The show will incorporate elements of the Maculele and Maracutu dance forms native to the tribes of the Amazon, performed in traditional costume complete with machetes and sticks.

"It is a very powerful dance," de Jesus noted, "almost like a fight."

The show will also feature Capoeira, a traditional Brazilian martial art developed by African slaves and subversively masqueraded as a dance so not to clue in the slave owners to its powers of resistance. With its energetic high kicks and quick moves Capoeira has grown in popularity in North America in recent years, showing up in mainstream music videos such as Christina Aguilera’s notorious Dirrty video, and lending much to the ebullient techniques seen in modern breakdancing.

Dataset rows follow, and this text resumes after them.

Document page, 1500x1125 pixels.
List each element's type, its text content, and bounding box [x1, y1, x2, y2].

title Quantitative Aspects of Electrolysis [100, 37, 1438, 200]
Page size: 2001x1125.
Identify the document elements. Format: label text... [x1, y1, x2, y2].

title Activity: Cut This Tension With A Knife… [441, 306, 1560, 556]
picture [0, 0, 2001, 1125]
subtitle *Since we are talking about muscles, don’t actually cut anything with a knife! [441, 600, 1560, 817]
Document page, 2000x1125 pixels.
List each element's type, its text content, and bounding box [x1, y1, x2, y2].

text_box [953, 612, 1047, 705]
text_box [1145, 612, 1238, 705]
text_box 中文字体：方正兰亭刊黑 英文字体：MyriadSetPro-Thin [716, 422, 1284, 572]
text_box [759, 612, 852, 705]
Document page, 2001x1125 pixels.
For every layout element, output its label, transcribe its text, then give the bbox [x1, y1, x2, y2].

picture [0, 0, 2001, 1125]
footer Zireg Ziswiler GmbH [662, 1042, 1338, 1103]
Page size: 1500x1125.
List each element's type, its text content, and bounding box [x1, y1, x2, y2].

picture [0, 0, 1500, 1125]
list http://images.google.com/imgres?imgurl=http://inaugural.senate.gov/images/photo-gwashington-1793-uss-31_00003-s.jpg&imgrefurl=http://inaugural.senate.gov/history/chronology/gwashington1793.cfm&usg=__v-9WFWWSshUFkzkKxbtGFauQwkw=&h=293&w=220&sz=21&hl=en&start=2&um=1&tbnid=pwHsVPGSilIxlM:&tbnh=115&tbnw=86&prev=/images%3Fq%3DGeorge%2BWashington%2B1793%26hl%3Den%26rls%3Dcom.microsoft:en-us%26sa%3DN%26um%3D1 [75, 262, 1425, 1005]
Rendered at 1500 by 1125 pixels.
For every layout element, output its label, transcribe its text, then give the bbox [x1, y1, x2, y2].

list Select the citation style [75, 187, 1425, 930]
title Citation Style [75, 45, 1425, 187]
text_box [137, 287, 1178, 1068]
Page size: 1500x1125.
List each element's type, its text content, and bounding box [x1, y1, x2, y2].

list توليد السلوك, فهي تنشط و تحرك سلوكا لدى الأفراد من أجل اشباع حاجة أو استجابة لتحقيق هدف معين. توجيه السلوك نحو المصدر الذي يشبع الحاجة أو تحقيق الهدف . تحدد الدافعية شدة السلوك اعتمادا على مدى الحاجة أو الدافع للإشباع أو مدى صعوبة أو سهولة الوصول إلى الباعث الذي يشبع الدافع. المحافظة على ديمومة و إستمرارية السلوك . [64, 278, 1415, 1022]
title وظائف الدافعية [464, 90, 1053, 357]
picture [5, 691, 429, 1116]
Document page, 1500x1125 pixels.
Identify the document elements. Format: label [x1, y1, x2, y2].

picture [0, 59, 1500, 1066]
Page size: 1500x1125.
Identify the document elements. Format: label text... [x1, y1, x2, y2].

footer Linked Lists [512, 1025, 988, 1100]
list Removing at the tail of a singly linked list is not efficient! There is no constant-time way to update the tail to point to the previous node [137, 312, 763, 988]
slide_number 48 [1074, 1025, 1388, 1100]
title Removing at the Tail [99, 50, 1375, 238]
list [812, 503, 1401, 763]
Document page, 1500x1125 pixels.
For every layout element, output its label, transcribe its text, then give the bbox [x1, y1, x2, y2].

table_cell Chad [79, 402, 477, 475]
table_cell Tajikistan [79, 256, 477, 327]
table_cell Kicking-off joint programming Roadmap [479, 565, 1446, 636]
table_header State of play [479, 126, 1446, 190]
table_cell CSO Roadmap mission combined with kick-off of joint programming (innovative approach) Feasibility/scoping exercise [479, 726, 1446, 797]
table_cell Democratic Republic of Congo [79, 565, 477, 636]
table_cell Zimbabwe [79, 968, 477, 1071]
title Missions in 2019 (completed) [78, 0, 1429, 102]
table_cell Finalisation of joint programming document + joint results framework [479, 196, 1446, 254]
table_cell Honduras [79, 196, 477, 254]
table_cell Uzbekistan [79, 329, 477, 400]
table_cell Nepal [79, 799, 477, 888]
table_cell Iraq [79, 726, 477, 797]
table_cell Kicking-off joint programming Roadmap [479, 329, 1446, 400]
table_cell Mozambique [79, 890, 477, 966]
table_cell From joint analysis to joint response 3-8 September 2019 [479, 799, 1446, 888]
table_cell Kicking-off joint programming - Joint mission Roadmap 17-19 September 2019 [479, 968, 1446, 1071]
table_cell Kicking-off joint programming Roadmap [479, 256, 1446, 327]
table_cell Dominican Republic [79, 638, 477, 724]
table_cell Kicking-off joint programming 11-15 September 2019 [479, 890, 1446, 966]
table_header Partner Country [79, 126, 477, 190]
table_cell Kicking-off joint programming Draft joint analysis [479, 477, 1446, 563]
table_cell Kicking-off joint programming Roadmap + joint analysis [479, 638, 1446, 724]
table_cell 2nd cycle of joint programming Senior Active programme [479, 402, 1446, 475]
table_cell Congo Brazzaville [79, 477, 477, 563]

Of course, Monday’s performance will also include plenty of scintillating, booty-shaking Samba, the good time dance of Carnival lore. Mestre de Jesus said the performance will close with a set of Samba songs, at which time the audience will be welcome to get up and dance.

Those familiar with the infectious rhythms of Samba know all too well that it will be near impossible to remain in the soft seats of the MY Place theatre. Dancing is like breathing during Carnival and Samba is the air.

Monday’s event will be the first time Aché Brasil has performed a theatre-style show in Whistler, previous appearances being private events and street-performances. Tickets for the show are $18 for adults, $15 for students and seniors, available through the MY Place box office at 604-935-8410.

The show is part of the Whistler Arts Council’s Celebration 2010 Whistler Arts Festival, which continues throughout the month of February.